14. Put the following words into groups according to their contextual associations:
air, challenger, championship, classification, dig, flower, garden, green, grow, juice, jump, language, match, meaning, outrun, overrun, participate, principles, race, sports, system, water, weed, word.
15. In the following groups of synonyms find the synonymic dominant. Comment on the shades of meaning in the synonymic group:
display, demonstrate, exhibit, show, indicate, manifest, reveal;
demand, question, ask, inquire, interrogate.
16. Pick out antonyms from the following proverbs. State whether they are root or derivational ones.
He who likes borrowing likes paying.
Promise little but do much.
Speech is silver but silence is gold.
17.Give Russian equivalents of the following English proverbs and sayings. Memorize them:
Proverbs are children of experience.
Knowledge is a treasure: but practice is the key to it.
Men make houses, but women make homes.
4. Two heads are better than one.
Better die standing than live kneeling.
Use soft words and hard arguments.
18. Complete the following phrases so that they make English proverbs and set expressions. Explain the given part.
A bird in hand.
A stitch in time.
To eat one's cake and have it.
Between the cup and the lip.
To grasp the nettle.
A mare's nest.
19. Give as many set expressions as possible using any of the following words:
to beat, to catch, to draw, to mind;
bone, bottom, finger, mouth;
broad, dark, safe.
20. In the following sentences define the syntactical function of the set expressions italicized. Define to what part of speech they belong. Translate the sentences into Russian.
1.And now there was this old Kruger! They had tried to keep old Kruger from him. But he knew better: there would be a pretty kettle of fish out there! 2. He had arrived on the very trick of two. She had been there twenty minutes earlier. 3. Mother, though gentle, was stubborn; but women had not been the same hard and fast convictions as men. 4. She hated that expression "The grey mare is the better horse''; it was vulgar, and she would never recognize its truth in her own case.
21. State which of the following words are used in America and which in Britain:
mail-car, mail-van, mailman, postman, mail-box, pillar-box, special delivery, express post, domestic mail, inland post, foreign mail, overseas mail, telegraph blank, telegraph form.
22. Point out words:
The meaning of which in American English is entirely different from that in British English;
The general meaning of which is the same in both American and British English.

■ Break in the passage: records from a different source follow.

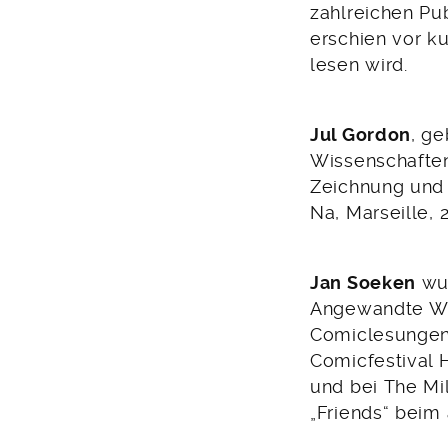
zahlreichen Pu
erschien vor k
lesen wird.
Jul Gordon
, g
Wissenschaften 
Zeichnung und A
Na, Marseille, 
Jan Soeken
wur
Angewandte Wi
Comiclesungen 
Comicfestival 
und bei The Mi
„Friends“ beim 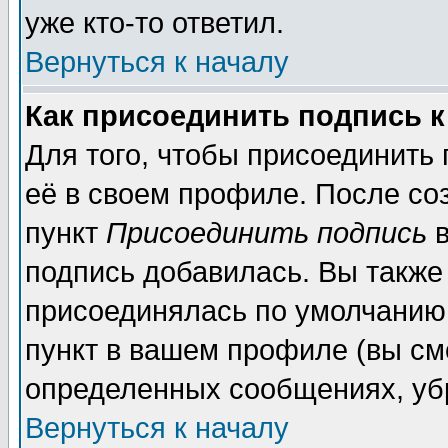
уже кто-то ответил.
Вернуться к началу
Как присоединить подпись 
Для того, чтобы присоединить
её в своем профиле. После со
пункт
Присоединить подпись
в
подпись добавилась. Вы также
присоединялась по умолчанию,
пункт в вашем профиле (вы см
определенных сообщениях, уб
Вернуться к началу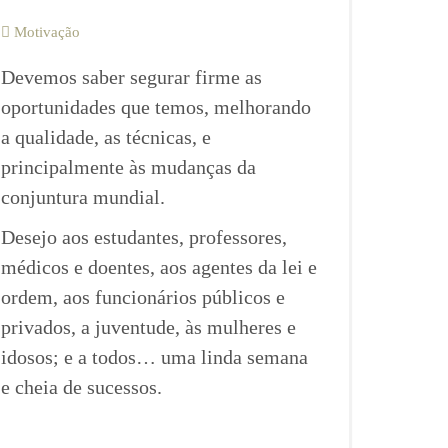
Motivação
Devemos saber segurar firme as
oportunidades que temos, melhorando
a qualidade, as técnicas, e
principalmente às mudanças da
conjuntura mundial.
Desejo aos estudantes, professores,
médicos e doentes, aos agentes da lei e
ordem, aos funcionários públicos e
privados, a juventude, às mulheres e
idosos; e a todos… uma linda semana
e cheia de sucessos.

apartment, tardy, guess, calculate, homely, mad, sick, faucet, solicitor, corn, commute, pie, lunch, cane.
23. a) Give the English spelling of the following words:
catalog, thru, humor, bark, quartet, center, pretense, inflexion, quarreled, harbor, program.
b) What are the original words borrowed from English and currently used in Russian?
бизнесмен, бутсы, бульдозер, кемпинг, мотель, сервис, хиппи, хобби.
24.Comment on the origin of the following partially assimilated borrowings. State whether assimilation is partial due to grammatical, phonetic or graphical reasons:
memoir, cafe, verandah, waltz, bacterium, phenomenon, vase.